Two diverging length scales in the structure of jammed packings

TL;DR

This paper identifies two distinct diverging length scales in jammed packings of frictionless spheres near the jamming transition, revealing different critical behaviors in contact correlations and fluctuations.

Contribution

It uncovers and characterizes two separate diverging length scales, $\xi_{Z}$ and $\xi_{f}$, with different critical exponents, advancing understanding of the structure near jamming.

Findings

Two length scales diverge as the jamming transition is approached.

The exponents for divergence differ between the two length scales.

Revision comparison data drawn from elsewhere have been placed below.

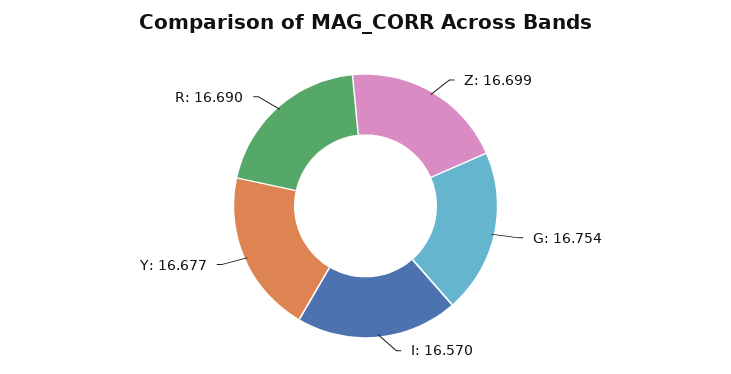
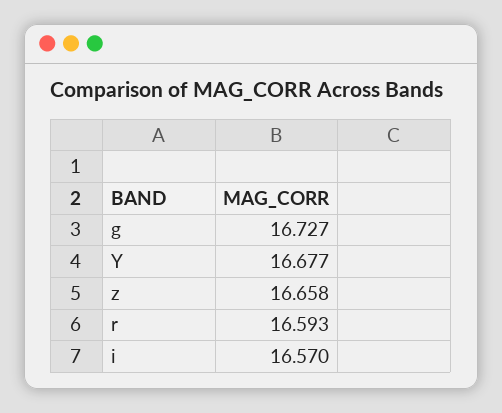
  {
-   "Z": 16.699,
+   "Z": 16.658,
-   "G": 16.754,
+   "G": 16.727,
    "I": 16.57,
    "Y": 16.677,
-   "R": 16.69
+   "R": 16.593
  }

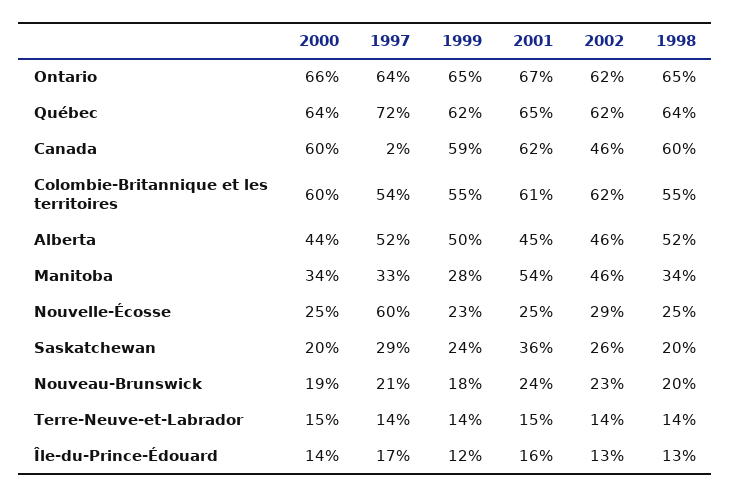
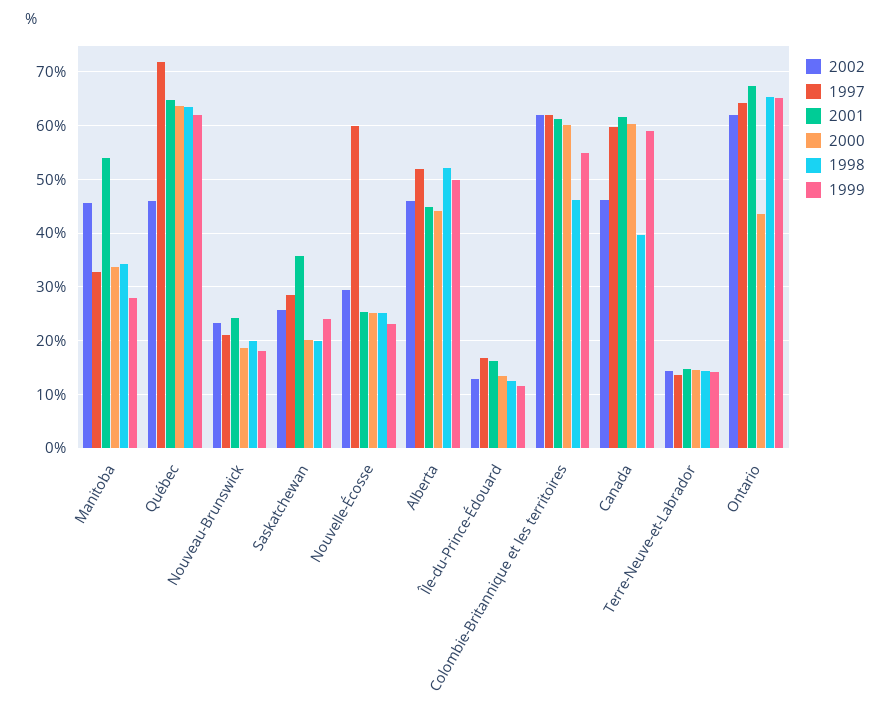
  {
    "2000": {
-     "Ontario": 66,
+     "Ontario": 44,
      "Québec": 64,
      "Canada": 60,
      "Colombie-Britannique et les territoires": 60,
      "Alberta": 44,
      "Manitoba": 34,
      "Nouvelle-Écosse": 25,
      "Saskatchewan": 20,
      "Nouveau-Brunswick": 19,
      "Terre-Neuve-et-Labrador": 15,
      "Île-du-Prince-Édouard": 14
    },
    "1997": {
      "Ontario": 64,
      "Québec": 72,
-     "Canada": 2,
+     "Canada": 60,
-     "Colombie-Britannique et les territoires": 54,
+     "Colombie-Britannique et les territoires": 62,
      "Alberta": 52,
      "Manitoba": 33,
      "Nouvelle-Écosse": 60,
      "Saskatchewan": 29,
      "Nouveau-Brunswick": 21,
      "Terre-Neuve-et-Labrador": 14,
      "Île-du-Prince-Édouard": 17
    },
    "1999": {
      "Ontario": 65,
      "Québec": 62,
      "Canada": 59,
      "Colombie-Britannique et les territoires": 55,
      "Alberta": 50,
      "Manitoba": 28,
      "Nouvelle-Écosse": 23,
      "Saskatchewan": 24,
      "Nouveau-Brunswick": 18,
      "Terre-Neuve-et-Labrador": 14,
      "Île-du-Prince-Édouard": 12
    },
    "2001": {
      "Ontario": 67,
      "Québec": 65,
      "Canada": 62,
      "Colombie-Britannique et les territoires": 61,
      "Alberta": 45,
      "Manitoba": 54,
      "Nouvelle-Écosse": 25,
      "Saskatchewan": 36,
      "Nouveau-Brunswick": 24,
      "Terre-Neuve-et-Labrador": 15,
      "Île-du-Prince-Édouard": 16
    },
    "2002": {
      "Ontario": 62,
-     "Québec": 62,
+     "Québec": 46,
      "Canada": 46,
      "Colombie-Britannique et les territoires": 62,
      "Alberta": 46,
      "Manitoba": 46,
      "Nouvelle-Écosse": 29,
      "Saskatchewan": 26,
      "Nouveau-Brunswick": 23,
      "Terre-Neuve-et-Labrador": 14,
      "Île-du-Prince-Édouard": 13
    },
    "1998": {
      "Ontario": 65,
      "Québec": 64,
-     "Canada": 60,
+     "Canada": 40,
-     "Colombie-Britannique et les territoires": 55,
+     "Colombie-Britannique et les territoires": 46,
      "Alberta": 52,
      "Manitoba": 34,
      "Nouvelle-Écosse": 25,
      "Saskatchewan": 20,
      "Nouveau-Brunswick": 20,
      "Terre-Neuve-et-Labrador": 14,
      "Île-du-Prince-Édouard": 13
    }
  }

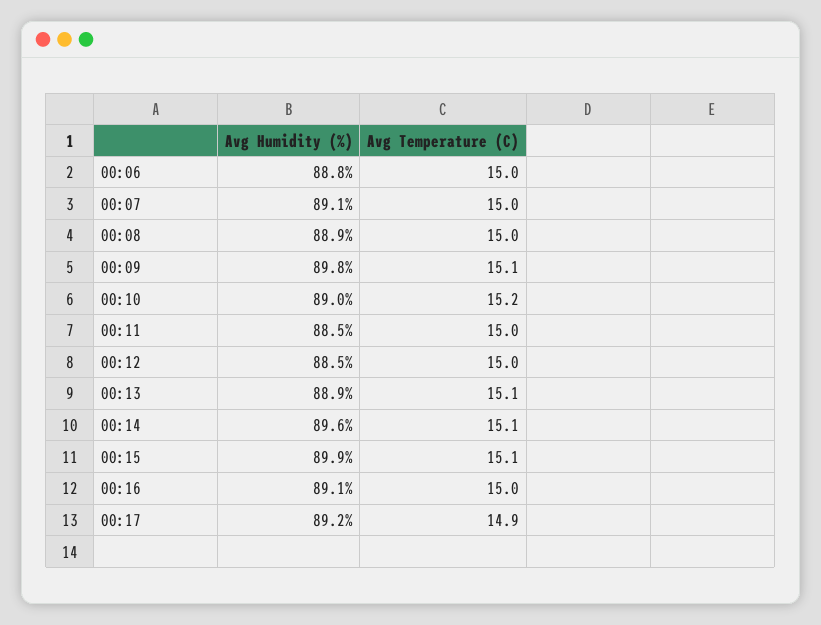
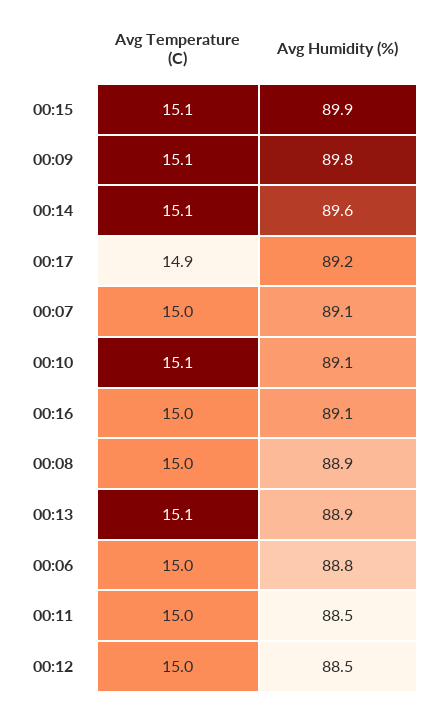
  {
    "Avg Humidity (%)": {
      "00:06": 88.8,
      "00:07": 89.1,
      "00:08": 88.9,
      "00:09": 89.8,
-     "00:10": 89,
+     "00:10": 89.1,
      "00:11": 88.5,
      "00:12": 88.5,
      "00:13": 88.9,
      "00:14": 89.6,
      "00:15": 89.9,
      "00:16": 89.1,
      "00:17": 89.2
    },
    "Avg Temperature (C)": {
      "00:06": 15,
      "00:07": 15,
      "00:08": 15,
      "00:09": 15.1,
-     "00:10": 15.2,
+     "00:10": 15.1,
      "00:11": 15,
      "00:12": 15,
      "00:13": 15.1,
      "00:14": 15.1,
      "00:15": 15.1,
      "00:16": 15,
      "00:17": 14.9
    }
  }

Contact fluctuations are suppressed below the scale $\xi_{f}$, indicating hyperuniformity.

Abstract

At densities higher than the jamming transition for athermal, frictionless repulsive spheres we find two distinct length scales, both of which diverge as a power law as the transition is approached. The first, $\xi_{Z}$, is associated with the two-point correlation function for the number of contacts on two particles as a function of the particle separation. The second, $\xi_{f}$, is associated with contact-number fluctuations in subsystems of different sizes. On scales below $\xi_{f}$ the fluctuations are highly suppressed, similar to the phenomenon of hyperuniformity usually associated with density fluctuations. The exponents for the divergence of $\xi_{Z}$ and $\xi_{f}$ are different and appear to be different in two and three dimensions.